Really? I thought it referred to someone who would speak to you sternly, but truly cared for your well-being.
Well, the Urban Dictionary isn’t much help in that regard:
1. Dutch uncle
One who talks with great severity or directness; sever mentor
*“I got mad and talked like a Dutch uncle” *
2. dutch uncle
a well sanded wooden board with a penis sized hole for masturbatory delight!
*I got no play last night, so I went home and used the dutch uncle. *
**3. Dutch Uncle **
Inserting a lolipop into a girls asshole, and then having her suck it while you fuck her.
*She was a skank so I introduced her to my Dutch uncle *
As others said - England’s two closest Continental neighbours and rivals were the French and Dutch, so it’s natural it would have a lot of mildly xenophobic idioms relating to them.
That said, IMO the only expression in your list that’s current and very widely used is “going Dutch,” and maybe “in Dutch” although that’s a little dated. (Also “Dutch oven” in the sense of cooking pot.)
Double Dutch is certainly current in England, although I’ve never heard it in the sense given in the OP. It simply means gibberish, as in that’s all double dutch to me. Earliest cite for this sense in OED is 1879.
OED also has a draft addition for the rope game. It marks it as North American and gives an earliest cite of 1895.
Is the gibberish sense unknown in the US?
I’ve never heard it used that way.
A dutchie is actually a reference to a blunt, which involves splitting open a cheap cigar, and rerolling it with the contents of your choice.
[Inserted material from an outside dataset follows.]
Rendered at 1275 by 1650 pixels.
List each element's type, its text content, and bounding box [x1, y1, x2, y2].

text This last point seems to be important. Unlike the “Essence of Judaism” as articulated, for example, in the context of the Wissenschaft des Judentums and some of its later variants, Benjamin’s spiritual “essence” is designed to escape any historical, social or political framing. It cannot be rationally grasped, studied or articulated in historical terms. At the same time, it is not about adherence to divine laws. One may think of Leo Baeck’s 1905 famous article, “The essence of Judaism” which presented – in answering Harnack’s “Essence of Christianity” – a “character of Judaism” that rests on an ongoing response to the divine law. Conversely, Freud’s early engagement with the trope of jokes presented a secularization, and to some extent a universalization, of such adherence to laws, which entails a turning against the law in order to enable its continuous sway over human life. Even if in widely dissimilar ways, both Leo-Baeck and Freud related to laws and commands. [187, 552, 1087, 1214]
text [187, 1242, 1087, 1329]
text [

It comes from the brand of cheap cigars in North America called “Dutch Masters.”
Dutch Master Cigar Wiki page
Never heard of these last three.
One not yet mentioned is “beat the Dutch,” meaning to be remarkable or surprising, as in “Doesn’t that beat the Dutch?”
Before I ever heard of Double Dutch as a jumprope game, I knew it as a form of children’s code language similar to Pig Latin. You basically double every consonant sound, susomumthuthingung lulikuk thuthisus.
ETA: “Dutchie” was popularized by the 1982 hit song “Pass the Dutchie” by Musical Youth.
I’ve frequently heard “Dutch oven”- on the SDMB. Never saw it outside the dope, but then again, there’s a lot of slang I’ve never heard in RL.
I suspect that in the vast majority of these cases, “Dutch” was simply the most convenient word available to mean “those foreigners are weird!”
Malcolm McLaren did a song (about competitive rope skipping) called Double Dutch. Nice mbaqanga rhythms (3 years* before* Paul Simon’s Graceland)
Then there’s the Dutch Wife…which is because the Dutch had the sweltering tropical Batavian colony, I think.